GooseBuster, 7000 miles in a season is a lot of miles. Figure a 30 day season and that's about 230 miles a day. In 3 days of hunting we logged 900 miles on the rental car, about par with you if you subtract the miles to/from Bismarck. It was interesting in your post that all of your mallard hunts were over cornfields. Same for us, only we were hunting in a part of the state where this was the only cornfield we could find that was being used by the birds. Shame on us for picking the wrong location for our first visit. Yep, the field right next door was corn as well, free access too, but not a bird to be had because the field had been picked then picked clean by cattle. I guess you and Matt are right, it would have felt better at the end of the day to have scratched down a few passing shots over that field rather than shoot the field we found.

It's easy to sit back and ridicule everyone who does not do it your way, the "real hunter" way. That having been said, I don't believe either of you appreciate what you have in North Dakota. No competition, plenty of land access, birds galore and first crack at 40% of the migrating waterfowl in North America. Your "late season" hard hunting is what we experience every day of the season. I'm sure each of you are fine callers and can hold you own against the likes of Eli Haydel, Tim Grounds, Mike McLemore and some of the other "wannabes" of this world. We welcome you to try your hand down here anytime you feel up to the challenge. Reelfoot, Bayou Meto, White/Cache River, Felsenthal Bottom and Wren Lake are eagerly awaiting the real hunters arrival.

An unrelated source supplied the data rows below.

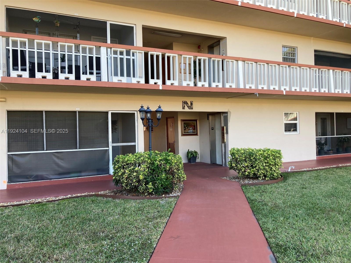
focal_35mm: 28
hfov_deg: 63.4
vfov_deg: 49.7
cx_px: 176
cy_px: 132
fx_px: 284
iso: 20
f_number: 1.8
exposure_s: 1/193
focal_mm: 3.99
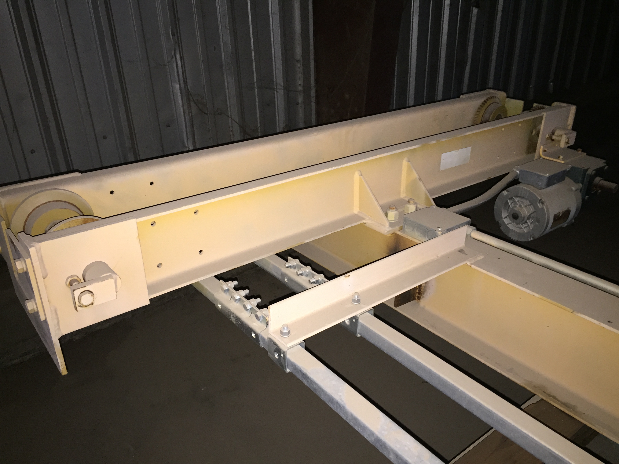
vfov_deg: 48.2
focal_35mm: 29
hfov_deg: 61.7
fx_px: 519
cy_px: 232
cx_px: 310
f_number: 2.2
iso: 160
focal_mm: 4.15
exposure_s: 1/16
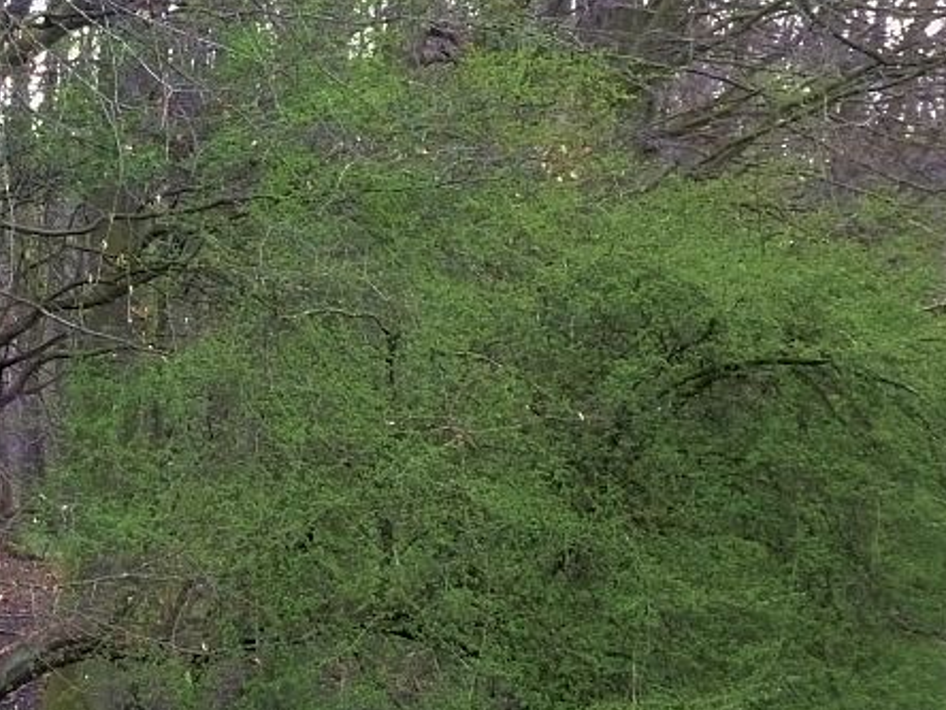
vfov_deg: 8.9
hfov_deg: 11.9
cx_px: 354
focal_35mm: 166
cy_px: 759
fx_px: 4537
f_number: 4.1
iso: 400
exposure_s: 1/40
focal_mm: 11.9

P.S. And when you come drag-assin' out of the field, with one scrap duck between you, I'll be kind enough to not bring your failings as a hunter and human being to everyone's attention.
:withstupid:


----------



## GooseBuster3 (Mar 1, 2002)

870 like I said I may have blown up. But stuff like what you are doing is monoplizing the ND watefowling. I know were you are from the only way to get into the good fieids is paying right??? It is we dont like the guys coming around paying up front for a duck or goose hunt in a corn field. Why?? we ask ourselves. . Just put the pay hunting in a more nonchalante way,so then you wont get the #### from use Nd resident hunters. 
Im not against any of the N-Res hunters, i even hunt with them if they are watching the same field I am. I have met a many of great hunters that way.


----------



## 870 (Oct 14, 2002)

I appreciate your comments. I just hate to get slammed by folks who don't know me from Adam and take issue with me trying to give a good friend, who may not be around to see next season, a memorable hunt. Especially on something like paying for access. I understand that it has not been an issue in the past, and is becoming more of a problem as time goes on.

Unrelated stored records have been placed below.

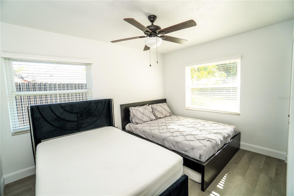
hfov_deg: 100.4
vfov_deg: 77.3
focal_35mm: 15
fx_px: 122
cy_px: 98
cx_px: 147
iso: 500
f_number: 5
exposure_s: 1/125
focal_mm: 10
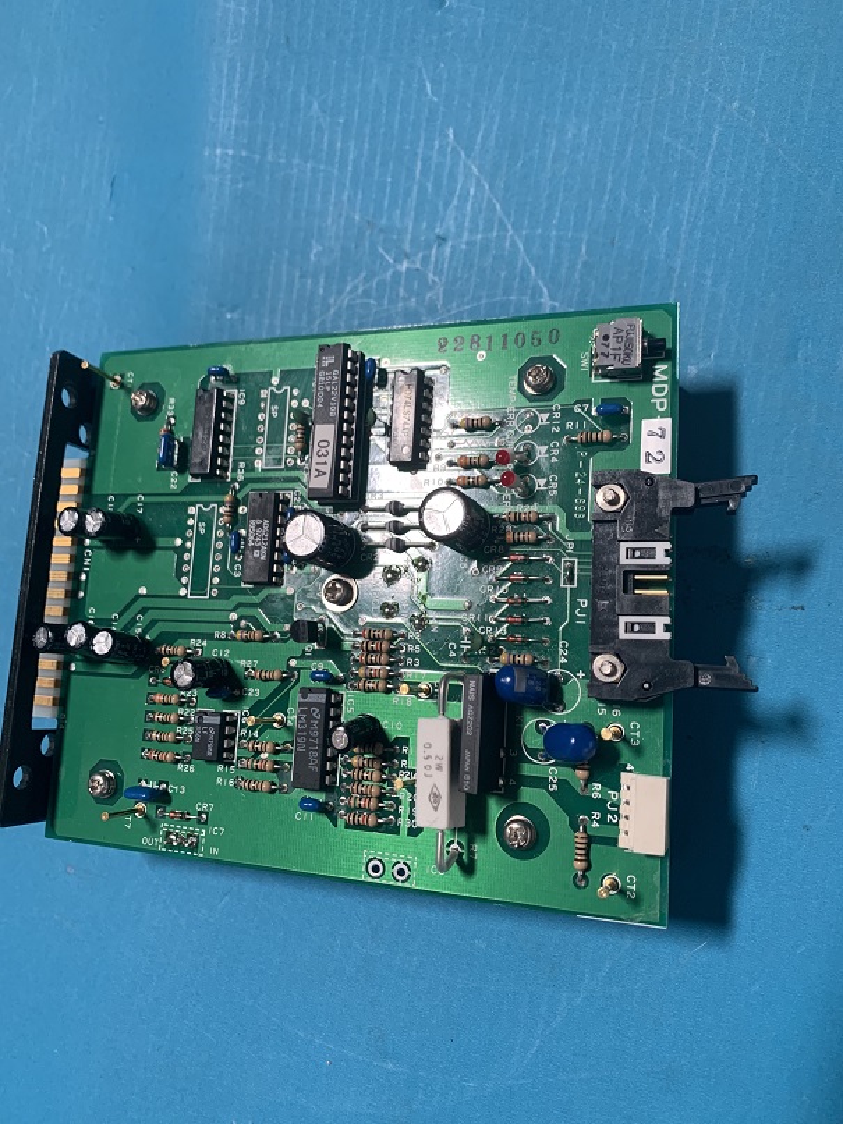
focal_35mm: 26
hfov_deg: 53.1
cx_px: 422
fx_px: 844
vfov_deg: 67.3
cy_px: 562
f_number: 1.8
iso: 100
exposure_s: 1/62
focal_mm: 4.25
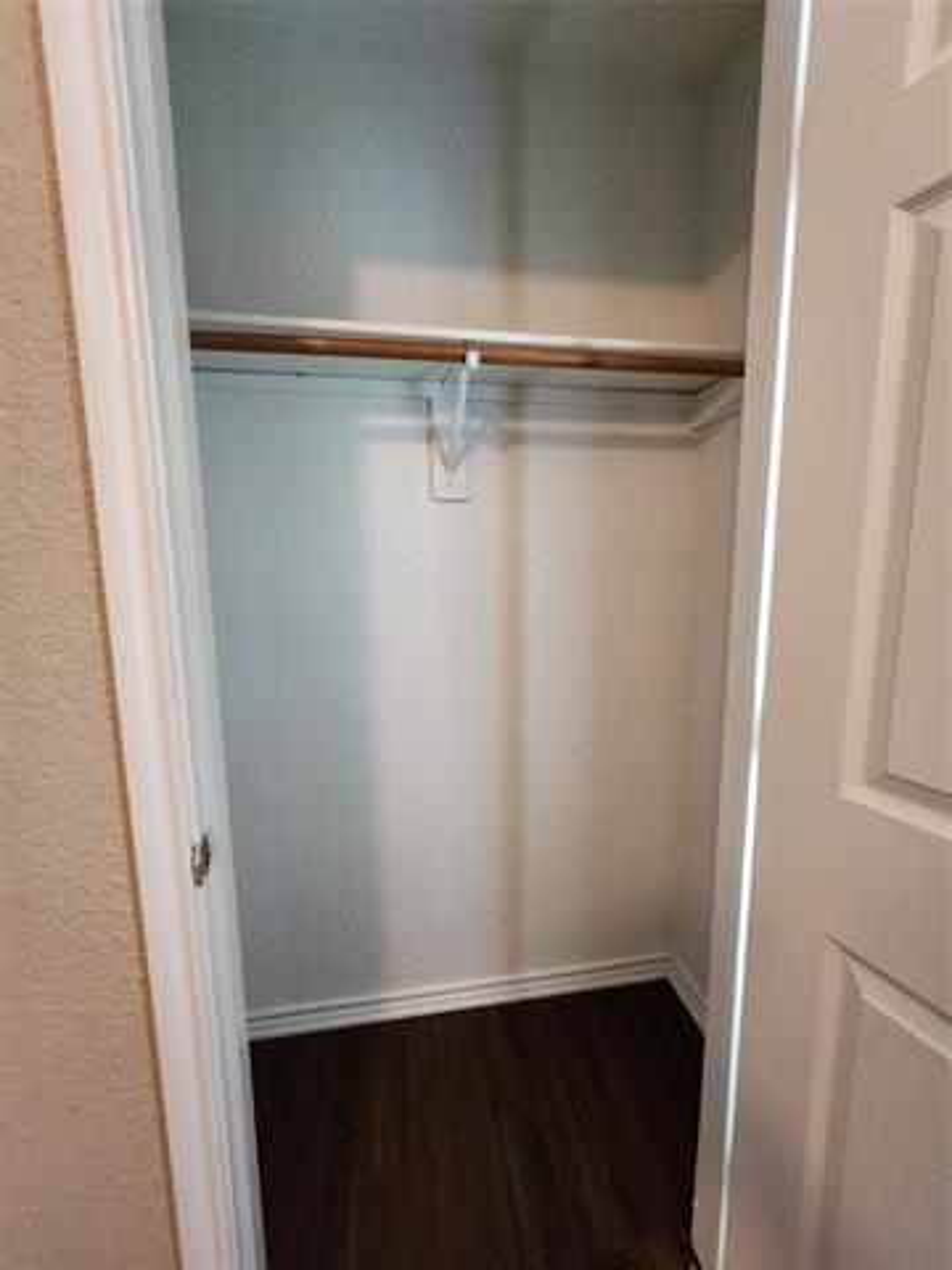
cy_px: 635
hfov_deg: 89.9
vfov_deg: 106.2
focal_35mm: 13
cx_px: 476
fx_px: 477
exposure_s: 1/30
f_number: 2.2
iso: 640
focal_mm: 2.2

And you guys are probably right, that with the influx of birds on the front that moved in the evening of Oct. 28, we probably could have set up on a free field some distance away and had success. Democracy rules, and when you are in a party of five, you have only one voice/vote. If we return, I'll make a point of doing it the old fashioned way.


----------



## tb (Jul 26, 2002)

Hey Goosebuster3, why are you backtracking from your 12.26 post? When you are right, don't apologize. Let Mr. 870 have his Arkansas, Louisiana, Mississippi, or whatever, but don't let him think he's right.


----------



## GooseBuster3 (Mar 1, 2002)

Hey, tb if i would know better, it is better to make get along then fight all the time. I was just stating my view on the NR issues.


----------